What are the skills that recommended Mr Immelt, the quintessential consensus-builder, as successor to the feisty and sometimes autocratic Mr Welch? At the New York coronation of Mr Immelt, in front of an audience of press and analysts, GE executives first identified the chairman-elect's ability to handle people as his most important quality.

"You can't run GE without almost an obsession with people," said Mr Dennis Dammerman, the company's vice-chairman and the man who hired Mr Immelt from Harvard Business School. "That's certainly one of the great things that he brings to the party."

By all accounts, Mr Immelt relishes meeting people. He said in an interview this week that his priority as chairman-elect would be to "take some time, even before the (Christmas) holidays, to go see big customers around GE".

Indeed, last week he went on from New York to Chicago to attend the Radiological Society of North America's scientific assembly and annual meeting. It was a chance to court 30,000 healthcare professionals - actual or potential clients of GE Medical Systems, the division Mr Immelt ran until his promotion.

Those who have dealt with Mr Immelt are impressed. Kathy Murray, chief operating officer of Northwestern Memorial Hospital, praises the way he has helped the Chicago hospital improve its working practices, including seconding expert managers to help reorganise the emergency room.

To the cynic, it sounds like a fancy way of selling more of GE's advanced imaging equipment. But Ms Murray says it feels as if "we are working together to make both organisations work better". Devotion to the customer pays off: Northwestern Memorial has put about $8 million of business GE's way in the past two years.

This is one reason why GE enthusiasts say the challenges facing the company - integration of Honeywell, a slowing economy, Mr Welch's delayed departure - have been overstated. They point out that the next two years for GE are about completing the digital revolution set in motion by Mr Welch last year and using e-business to squeeze additional market share from existing customers.

Nick Heymann of Prudential Securities, one of the most bullish GE analysts on Wall Street, says Mr Immelt will reap the benefits of the digitalisation of the conglomerate "whether the economy is growing or shrinking".

Analysts are divided about the implications of Mr Welch's decision last month to stay on nine months longer than originally expected because of the Honeywell deal.
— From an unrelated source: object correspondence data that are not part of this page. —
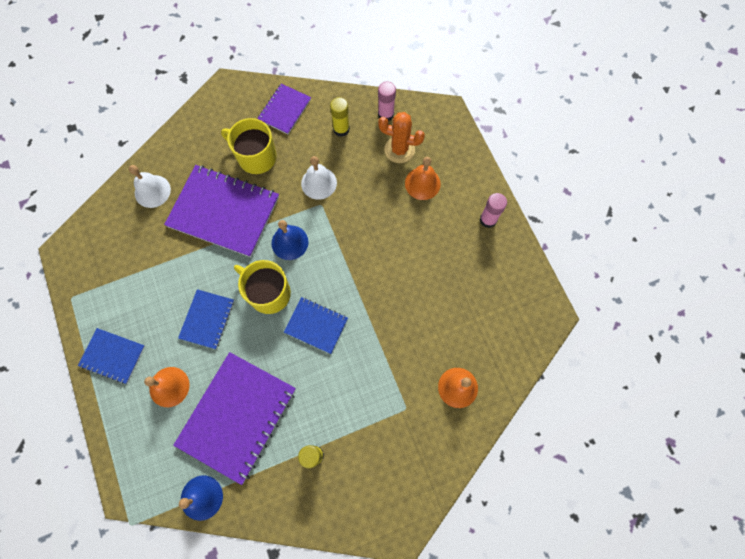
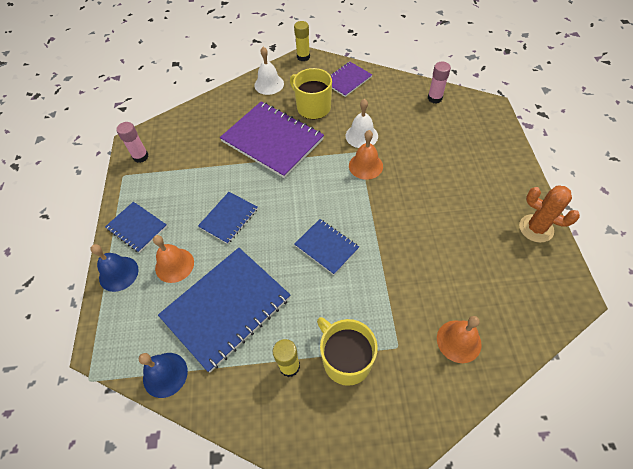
camera: 20 degrees right, 15 degrees down
(152, 191) = (219, 114): white bell -> white bell (269, 84)
(237, 416) = (226, 308): purple notebook -> blue notebook
(268, 293) = (290, 210): yellow mug -> yellow mug (346, 359)
(290, 242) = (322, 174): blue bell -> blue bell (118, 273)
(341, 129) = (392, 101): yellow glue stick -> yellow glue stick (303, 57)
(399, 150) = (441, 125): orange cactus -> orange cactus (536, 228)
(422, 183) = (457, 154): orange bell -> orange bell (365, 166)
(488, 220) = (517, 196): pink glue stick -> pink glue stick (141, 157)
It means Mr Immelt will in effect share power for the next year as part of a four-person corporate executive office, including Mr Welch, Mr Dammerman and Bob Wright, who runs NBC, the GE-owned television network.

"There's plenty for us to do," Mr Welch said. But some still wonder whether the chief executive's delayed departure will frustrate the heir apparent. "It's still going to be a teacher-mentor relationship," says Robert Friedman, equities analyst at Standard & Poor's.

Mr Immelt, who will be 45 in January 2002, the same age as Mr Welch when he took the top job in 1981, does not seem the type of man to defer to his elders.

If GE is to realise the full benefits of the e-business initiative, he will have to prepare for some tough decisions about people. For example, it may fall to Mr Immelt to implement job cuts once the integration of Honeywell is under way.

Unions are certainly not preparing for an easy ride once Mr Welch departs.

"I'm not optimistic that GE in the person of Mr Immelt or anyone else is going to change for the better in terms of their attitude towards the unions," says Mr Ed Fire, chairman of the GE unions' co-ordinated bargaining committee.

Nick Heymann of Prudential Securities expects measured change at the top of GE but he is not forecasting any let-up in the aggressive approach Mr Welch has taken in managing the conglomerate.

"Jeff's a big guy; he's a friendly guy; he may have a sixgun in his holster but I've never seen him haul it out, let alone use it. Welch carries a big stick - and uses it," he says.

Mr Crouthamel, Mr Immelt's former football coach, recalls that as offensive tackle, Mr Immelt did not have "much opportunity to dictate". As America's top corporate athlete, he will have the biggest opportunity there is.